→ ARBEITSAUFTRAG
Kannst du aus dem Textauszug über die Lindaer Kirche den Abschnitt, der mit den Worten „Von den folgenden“ beginnt und mit „(Wallroth, Abriss 1937).“ endet, wortgetreu wiedergeben?
::: TEXTAUSZUG :::
Unter den Ausgaben für den durch eine Inschrift hinterm Altar
verewigten Neuaufbau ihres Gotteshauses buchen die Lindaer gewissenhaft auch
das Schwein im Preise von einem Reichstaler und 16 Groschen, das sie, gemästet
natürlich, bei der „Richtung“ verzehrten.“ (Wallroth,
Abriss 1937; .die Inschrift existiert heute nicht mehr).
Und
was haben die Lindaer ohne benutzbare Kirche gemacht? In den Kirchenbüchern
kann man lesen, dass Pfarrer Johannes Möbert, vordem in Löben, der von 1673 bis
1690 amtierte, in Linda gar keine Kirche hielt, mit der Begründung, dort würden
zu wenig Menschen wohnen!
Die Lindaer sind also in
jenen Jahren zur Kirche nach Stolzenhain gegangen. Alle jedoch werden das auch
nicht so ganz regelmässig getan haben, denn der Pfarrer Christian Schubart, der
1690 sein Amt antrat, wurde bald nach seinem Amtsantritt vom Stolzenhainer
Richter (=Bürgermeister) Winter verklagt
„wegen maßlosen Scheltens in der Predigt
gegen die Sabbathschänder“ (also die, die am Sonntag arbeiten, statt in die
Kirche zu kommen). Weiter heisst es von ihm: „Er hielt überhaupt auf strenge Zucht“, was nach dem Grossen Krieg,
der auch eine Verrohung der Sitten brachte, wohl dringend nötig war.
Von den folgenden zwei
Pastoren Christophorus Wegert (1714-1729) und Heinrich Gottlieb Wagner
(1730-1756) kann man noch die alten Grabsteine an der Stolzenhainer Kirche
finden!
Pfarrer Wagner schrieb
aus dem von ihm „den Motten und Kakerlaken“ überlassenen ersten, von
Wiedner 1636 begonnenen Kirchenbuch das Wesentlichste ab, wo es heute noch vorn
im Traubuch zu lesen. (Wallroth, Abriss 1937).
::: GESPEICHERTE DATEN :::
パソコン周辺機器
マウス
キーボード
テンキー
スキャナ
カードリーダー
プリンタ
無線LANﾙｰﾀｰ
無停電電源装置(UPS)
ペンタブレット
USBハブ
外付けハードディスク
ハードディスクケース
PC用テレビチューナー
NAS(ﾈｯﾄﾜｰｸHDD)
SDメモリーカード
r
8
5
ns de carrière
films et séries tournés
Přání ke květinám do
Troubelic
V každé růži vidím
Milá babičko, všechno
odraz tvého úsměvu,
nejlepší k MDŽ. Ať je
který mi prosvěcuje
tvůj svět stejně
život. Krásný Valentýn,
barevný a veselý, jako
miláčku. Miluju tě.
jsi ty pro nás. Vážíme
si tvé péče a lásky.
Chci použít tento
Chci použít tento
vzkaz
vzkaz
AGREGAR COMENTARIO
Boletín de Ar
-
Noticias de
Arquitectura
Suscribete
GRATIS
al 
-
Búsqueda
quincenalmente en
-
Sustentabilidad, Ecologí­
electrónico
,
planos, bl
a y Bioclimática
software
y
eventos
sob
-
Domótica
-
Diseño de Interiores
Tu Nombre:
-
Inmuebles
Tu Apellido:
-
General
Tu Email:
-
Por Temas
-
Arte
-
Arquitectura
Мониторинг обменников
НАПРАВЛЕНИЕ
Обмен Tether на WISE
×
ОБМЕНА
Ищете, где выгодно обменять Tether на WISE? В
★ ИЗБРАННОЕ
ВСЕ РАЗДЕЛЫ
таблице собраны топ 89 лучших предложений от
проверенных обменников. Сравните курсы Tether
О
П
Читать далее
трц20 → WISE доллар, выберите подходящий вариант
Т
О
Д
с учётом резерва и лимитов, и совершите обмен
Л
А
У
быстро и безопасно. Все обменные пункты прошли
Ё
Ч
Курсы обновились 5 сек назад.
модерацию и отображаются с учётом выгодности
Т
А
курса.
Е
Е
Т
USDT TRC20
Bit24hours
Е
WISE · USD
:::
→ ENDGÜLTIGE LÖSUNG
Von den folgenden zwei
Pastoren Christophorus Wegert (1714-1729) und Heinrich Gottlieb Wagner
(1730-1756) kann man noch die alten Grabsteine an der Stolzenhainer Kirche
finden!
Pfarrer Wagner schrieb
aus dem von ihm „den Motten und Kakerlaken“ überlassenen ersten, von
Wiedner 1636 begonnenen Kirchenbuch das Wesentlichste ab, wo es heute noch vorn
im Traubuch zu lesen. (Wallroth, Abriss 1937).